* Instructions to follow:
Wherever an image appears in the data, omit it and copy all the remaining text word for word.

* Records to process:

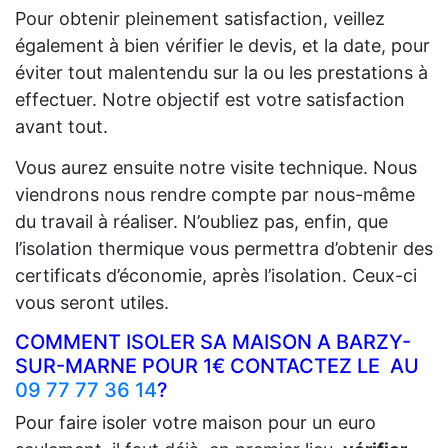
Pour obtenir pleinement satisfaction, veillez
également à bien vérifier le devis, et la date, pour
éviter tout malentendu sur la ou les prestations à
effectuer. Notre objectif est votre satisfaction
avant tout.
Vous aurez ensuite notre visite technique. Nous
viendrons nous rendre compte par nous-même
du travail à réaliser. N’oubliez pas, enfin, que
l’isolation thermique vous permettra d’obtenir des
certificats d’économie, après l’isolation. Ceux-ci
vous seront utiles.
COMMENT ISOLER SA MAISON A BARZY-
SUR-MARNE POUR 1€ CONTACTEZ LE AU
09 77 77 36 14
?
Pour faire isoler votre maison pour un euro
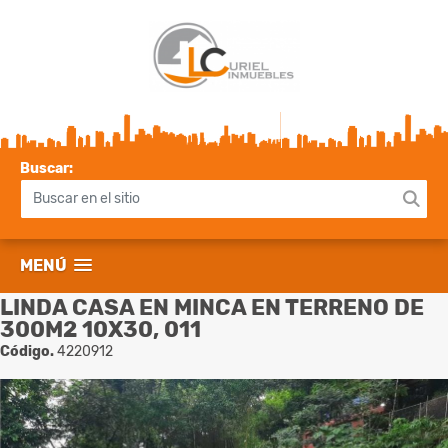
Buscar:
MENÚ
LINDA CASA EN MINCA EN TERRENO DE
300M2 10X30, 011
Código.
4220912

* Response to this exercise:
Pour obtenir pleinement satisfaction, veillez
également à bien vérifier le devis, et la date, pour
éviter tout malentendu sur la ou les prestations à
effectuer. Notre objectif est votre satisfaction
avant tout.
Vous aurez ensuite notre visite technique. Nous
viendrons nous rendre compte par nous-même
du travail à réaliser. N’oubliez pas, enfin, que
l’isolation thermique vous permettra d’obtenir des
certificats d’économie, après l’isolation. Ceux-ci
vous seront utiles.
COMMENT ISOLER SA MAISON A BARZY-
SUR-MARNE POUR 1€ CONTACTEZ LE AU
09 77 77 36 14
?
Pour faire isoler votre maison pour un euro
Buscar:
MENÚ
LINDA CASA EN MINCA EN TERRENO DE
300M2 10X30, 011
Código.
4220912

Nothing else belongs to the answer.